About this task
Only text lines belong in the answer: the lines from the first one in the records through the line with "Posted on 2025-12-03", copied exactly.

Page-level text extractions
*** Begin section ***

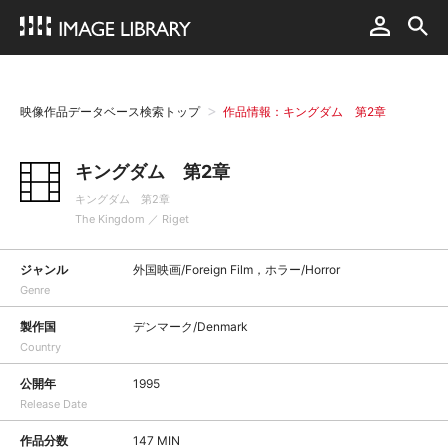
映像作品データベース検索トップ
作品情報：キングダム 第2章
キングダム 第2章
キングダム 第2章
The Kingdom ／ Riget
ジャンル
外国映画/Foreign Film，ホラー/Horror
Genre
製作国
デンマーク/Denmark
Country
公開年
1995
Release Date
作品分数
147 MIN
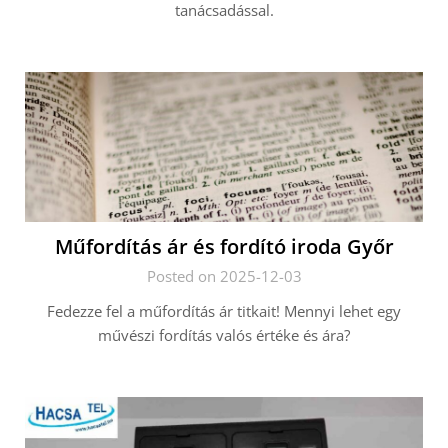
tanácsadással.
Műfordítás ár és fordító iroda Győr
Posted on 2025-12-03
Fedezze fel a műfordítás ár titkait! Mennyi lehet egy
művészi fordítás valós értéke és ára?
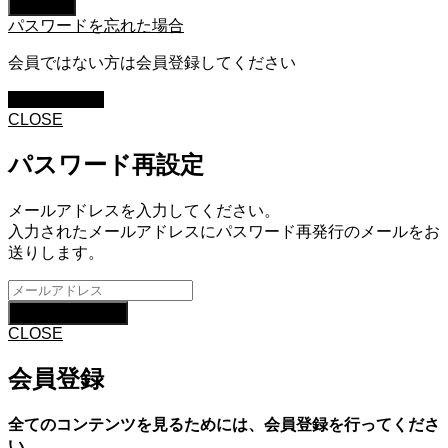
パスワードを忘れた場合
会員ではない方は会員登録してください
新規会員登録
CLOSE
パスワード再設定
メールアドレスを入力してください。
入力されたメールアドレスにパスワード再発行のメールをお
送りします。
CLOSE
会員登録
全てのコンテンツを見るためには、会員登録を行ってくださ
い。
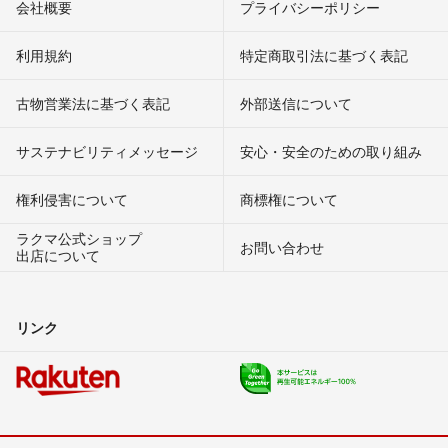
会社概要
プライバシーポリシー
利用規約
特定商取引法に基づく表記
古物営業法に基づく表記
外部送信について
サステナビリティメッセージ
安心・安全のための取り組み
権利侵害について
商標権について
ラクマ公式ショップ
お問い合わせ
出店について
リンク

*** End section ***

Solution to the problem
映像作品データベース検索トップ
作品情報：キングダム 第2章
キングダム 第2章
キングダム 第2章
The Kingdom ／ Riget
ジャンル
外国映画/Foreign Film，ホラー/Horror
Genre
製作国
デンマーク/Denmark
Country
公開年
1995
Release Date
作品分数
147 MIN
tanácsadással.
Műfordítás ár és fordító iroda Győr
Posted on 2025-12-03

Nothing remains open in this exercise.